In San Francisco, I'm alive. The vitality and passion that were part of my daily wardrobe, tucked into every vein when I lived there years ago, became fiery again. I'm not sure what it is, this match struck against a coarse surface, this beacon through pea soup fog, these hibernating parts of my soul that bound out of bed at the crack of dawn when I find myself sitting on the dock of the Bay, wasting no time.

In New York, those parts of me have fallen asleep. At some point in the last three years, complacency took over. Things started to seem good enough. Monkey dancing for lethargic bureaucracies seems good enough. Doughy, unchallenging, clown-like men seemed good enough. Being surrounded by plodding vapid lifestyles seems good enough, as long as it comes with eye contact and a vague semblance of customer service.

There's an equally valid flip side: The friends I have here are priceless. I'm glad to have a job, and a lovely bike, and a kickass living situation in an endearing neighborhood. I'm young, healthy and don't cha wish your girlfriend was hot like me.

In this silly thing called life, I'm constantly faced with the dilemma of which reality to use to realign my perspective, how finely to tune my patience and my discontent, exactly what constitutes opening my eyes so I can feel gratitude and what constitutes spin. It's not East Coast vs West Coast, it's Eastern vs Western.

Practice: Sitting still, breathing in until your Buddha belly becomes impressive. Now shed your desires. This is how to achieve happiness. Want creates dissatisfaction. Accept what you have and be grateful, instead of feeling entitled to more and trying to reach for things you don't have.

Versus: How many million times did I want to shake my Kenyan friends in the village and say, "Stop complaining about what you don't have and do something about it. Say out loud what you're thinking and ask for what you want."

There's no right answer to my dilemma. Or rather, the right answer is different every time I ask the question.

There's something missing when I'm not in San Francisco. It's that thing that I know exists, because I remember seeing it somewhere before. Not just seeing, but holding it and breathing it and living by it. Now I've gone for years without tending it, and then it reappears joyful dancing frolicking in the form of the place that feels like home, the place that holds my heart. It's so obvious. But sometimes it comes in other forms. Like in the form of another rich, rare soul revealed to me through uncontrollable laughter, through vocabulary words I never knew, through a conversation full of brilliant ideas I completely disagree with. And then it's all of those things held up to me as a mirror reflecting the beauty of my own soul. Yes, I've seen you before.

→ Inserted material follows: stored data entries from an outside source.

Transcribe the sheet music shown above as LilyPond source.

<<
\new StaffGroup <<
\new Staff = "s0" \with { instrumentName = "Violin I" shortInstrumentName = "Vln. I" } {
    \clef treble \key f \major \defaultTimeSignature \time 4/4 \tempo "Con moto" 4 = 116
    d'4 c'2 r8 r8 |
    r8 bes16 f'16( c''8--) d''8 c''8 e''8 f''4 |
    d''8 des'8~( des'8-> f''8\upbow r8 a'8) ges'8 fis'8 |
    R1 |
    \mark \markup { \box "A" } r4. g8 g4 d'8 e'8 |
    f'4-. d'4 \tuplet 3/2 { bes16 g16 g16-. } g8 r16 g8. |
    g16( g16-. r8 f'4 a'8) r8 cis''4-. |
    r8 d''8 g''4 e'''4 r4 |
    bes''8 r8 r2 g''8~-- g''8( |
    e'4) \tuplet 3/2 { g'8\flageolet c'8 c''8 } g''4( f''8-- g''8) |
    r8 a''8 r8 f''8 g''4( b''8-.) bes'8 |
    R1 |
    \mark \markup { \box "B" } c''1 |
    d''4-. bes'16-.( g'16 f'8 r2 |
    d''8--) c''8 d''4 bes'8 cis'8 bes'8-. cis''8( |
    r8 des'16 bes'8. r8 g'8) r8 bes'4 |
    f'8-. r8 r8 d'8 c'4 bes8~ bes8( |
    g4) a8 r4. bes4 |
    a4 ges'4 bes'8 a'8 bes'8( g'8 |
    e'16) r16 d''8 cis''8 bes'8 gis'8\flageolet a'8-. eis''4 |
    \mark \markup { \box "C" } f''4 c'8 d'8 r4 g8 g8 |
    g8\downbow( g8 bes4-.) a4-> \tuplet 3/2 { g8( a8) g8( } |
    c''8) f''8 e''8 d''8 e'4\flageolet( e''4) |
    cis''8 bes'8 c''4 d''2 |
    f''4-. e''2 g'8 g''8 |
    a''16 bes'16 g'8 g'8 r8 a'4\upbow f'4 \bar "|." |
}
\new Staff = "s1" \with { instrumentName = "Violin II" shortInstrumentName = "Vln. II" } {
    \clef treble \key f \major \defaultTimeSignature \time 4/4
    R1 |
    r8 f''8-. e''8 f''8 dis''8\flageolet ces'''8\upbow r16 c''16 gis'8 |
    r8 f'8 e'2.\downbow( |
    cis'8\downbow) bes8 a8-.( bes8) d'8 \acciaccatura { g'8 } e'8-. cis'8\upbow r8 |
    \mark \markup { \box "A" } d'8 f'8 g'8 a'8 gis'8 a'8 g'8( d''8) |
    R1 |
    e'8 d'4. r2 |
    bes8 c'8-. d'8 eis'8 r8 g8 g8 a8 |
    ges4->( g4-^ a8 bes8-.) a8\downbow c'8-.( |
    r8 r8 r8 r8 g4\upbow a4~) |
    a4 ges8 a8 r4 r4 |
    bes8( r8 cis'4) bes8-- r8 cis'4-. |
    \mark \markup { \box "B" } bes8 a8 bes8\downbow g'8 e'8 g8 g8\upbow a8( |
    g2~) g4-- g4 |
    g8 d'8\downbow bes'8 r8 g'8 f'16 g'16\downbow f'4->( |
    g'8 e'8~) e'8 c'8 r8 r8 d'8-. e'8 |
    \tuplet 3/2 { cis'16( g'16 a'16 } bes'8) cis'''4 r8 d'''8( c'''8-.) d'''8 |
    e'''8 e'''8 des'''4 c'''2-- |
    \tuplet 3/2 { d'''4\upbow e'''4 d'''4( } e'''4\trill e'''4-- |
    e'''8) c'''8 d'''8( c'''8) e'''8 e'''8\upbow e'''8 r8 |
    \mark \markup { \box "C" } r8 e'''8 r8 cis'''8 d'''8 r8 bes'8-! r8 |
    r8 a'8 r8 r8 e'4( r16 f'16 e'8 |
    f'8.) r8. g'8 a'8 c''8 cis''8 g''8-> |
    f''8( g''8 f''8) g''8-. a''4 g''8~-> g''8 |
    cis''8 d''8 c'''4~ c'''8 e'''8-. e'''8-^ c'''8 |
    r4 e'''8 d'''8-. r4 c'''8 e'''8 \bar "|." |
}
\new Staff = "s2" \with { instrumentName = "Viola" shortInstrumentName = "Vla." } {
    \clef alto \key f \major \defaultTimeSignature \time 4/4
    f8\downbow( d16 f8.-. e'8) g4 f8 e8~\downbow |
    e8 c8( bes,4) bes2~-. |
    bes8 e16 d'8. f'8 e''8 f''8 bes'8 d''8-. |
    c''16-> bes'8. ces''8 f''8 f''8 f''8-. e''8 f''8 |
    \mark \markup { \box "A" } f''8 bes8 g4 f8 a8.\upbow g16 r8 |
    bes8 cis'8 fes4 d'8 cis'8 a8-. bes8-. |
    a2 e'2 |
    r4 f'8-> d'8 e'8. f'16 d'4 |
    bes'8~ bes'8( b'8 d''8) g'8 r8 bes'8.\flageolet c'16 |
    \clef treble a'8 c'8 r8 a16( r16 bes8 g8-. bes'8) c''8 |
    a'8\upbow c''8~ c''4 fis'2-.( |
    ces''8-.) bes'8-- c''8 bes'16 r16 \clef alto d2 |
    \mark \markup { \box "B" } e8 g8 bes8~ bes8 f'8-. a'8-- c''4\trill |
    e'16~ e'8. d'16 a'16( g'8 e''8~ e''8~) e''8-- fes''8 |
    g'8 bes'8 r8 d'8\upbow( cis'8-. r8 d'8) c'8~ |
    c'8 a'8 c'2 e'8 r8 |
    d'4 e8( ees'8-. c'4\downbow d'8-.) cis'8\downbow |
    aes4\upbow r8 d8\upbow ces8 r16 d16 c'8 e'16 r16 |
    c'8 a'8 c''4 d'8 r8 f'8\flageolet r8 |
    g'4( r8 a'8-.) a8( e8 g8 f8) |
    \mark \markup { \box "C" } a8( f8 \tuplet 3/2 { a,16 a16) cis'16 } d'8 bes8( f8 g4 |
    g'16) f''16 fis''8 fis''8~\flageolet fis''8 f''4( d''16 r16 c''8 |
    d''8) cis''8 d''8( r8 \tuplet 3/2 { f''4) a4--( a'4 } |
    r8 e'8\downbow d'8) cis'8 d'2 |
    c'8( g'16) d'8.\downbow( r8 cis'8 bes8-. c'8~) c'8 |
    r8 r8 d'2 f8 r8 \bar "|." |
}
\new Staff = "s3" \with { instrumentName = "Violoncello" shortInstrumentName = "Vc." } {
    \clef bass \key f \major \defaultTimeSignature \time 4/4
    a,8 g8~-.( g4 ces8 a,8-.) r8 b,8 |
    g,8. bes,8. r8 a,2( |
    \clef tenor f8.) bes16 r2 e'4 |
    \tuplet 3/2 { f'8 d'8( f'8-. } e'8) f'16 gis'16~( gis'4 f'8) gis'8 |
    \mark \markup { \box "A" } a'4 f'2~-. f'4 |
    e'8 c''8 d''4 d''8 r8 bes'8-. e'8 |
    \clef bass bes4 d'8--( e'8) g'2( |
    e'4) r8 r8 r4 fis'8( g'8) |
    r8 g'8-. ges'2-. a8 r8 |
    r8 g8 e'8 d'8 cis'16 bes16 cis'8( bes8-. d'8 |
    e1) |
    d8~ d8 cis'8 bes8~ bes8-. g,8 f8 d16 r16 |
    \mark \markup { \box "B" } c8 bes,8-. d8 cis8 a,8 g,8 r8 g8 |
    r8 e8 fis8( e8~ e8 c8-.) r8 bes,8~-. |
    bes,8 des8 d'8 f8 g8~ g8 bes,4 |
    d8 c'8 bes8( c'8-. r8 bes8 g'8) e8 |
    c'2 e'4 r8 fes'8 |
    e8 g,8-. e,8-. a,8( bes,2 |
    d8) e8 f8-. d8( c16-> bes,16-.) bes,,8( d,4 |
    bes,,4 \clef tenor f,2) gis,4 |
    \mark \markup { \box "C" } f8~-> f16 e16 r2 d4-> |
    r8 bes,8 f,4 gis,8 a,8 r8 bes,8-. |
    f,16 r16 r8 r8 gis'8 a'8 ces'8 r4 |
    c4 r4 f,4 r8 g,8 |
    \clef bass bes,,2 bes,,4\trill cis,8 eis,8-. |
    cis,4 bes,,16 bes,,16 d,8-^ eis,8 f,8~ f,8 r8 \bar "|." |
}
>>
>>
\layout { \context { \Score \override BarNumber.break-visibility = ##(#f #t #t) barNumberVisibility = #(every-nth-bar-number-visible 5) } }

It's my lifelong love affair. Like all true love, the feelings ebb and flow. But kind lovers forgive each other for being absent, for taking each other for granted for long periods of time. They do this because their love still lives and breathes and kicks and scratches. It's not going anywhere. They know they've been fools for pretending otherwise.

Back to the complacency. It settled in when I wasn't even looking. It slowly, silently smothered me, stubbed down the embers in my soul's campfire. But I'm still wearing my headlamp. I can see that the s'mores I made awhile ago have cooled too much, the graham crackers are a little dry and uninteresting. Don't worry though. I'll wrap and save them for later. Tonight I'll retire to the tent, bring in my hiking boots so they stay dry, zip out the biting critters. I'll get a lot of sleep, and dream courageous dreams.

I wake up to the sun these days, and it rises early.